Task goal
Count the lines in the entries below that contain the word "very", and reply with that number alone.

═══

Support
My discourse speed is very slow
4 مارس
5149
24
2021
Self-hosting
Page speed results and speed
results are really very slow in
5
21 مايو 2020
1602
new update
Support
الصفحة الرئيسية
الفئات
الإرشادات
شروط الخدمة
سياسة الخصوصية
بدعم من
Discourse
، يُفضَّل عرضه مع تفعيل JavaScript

═══

Response area
2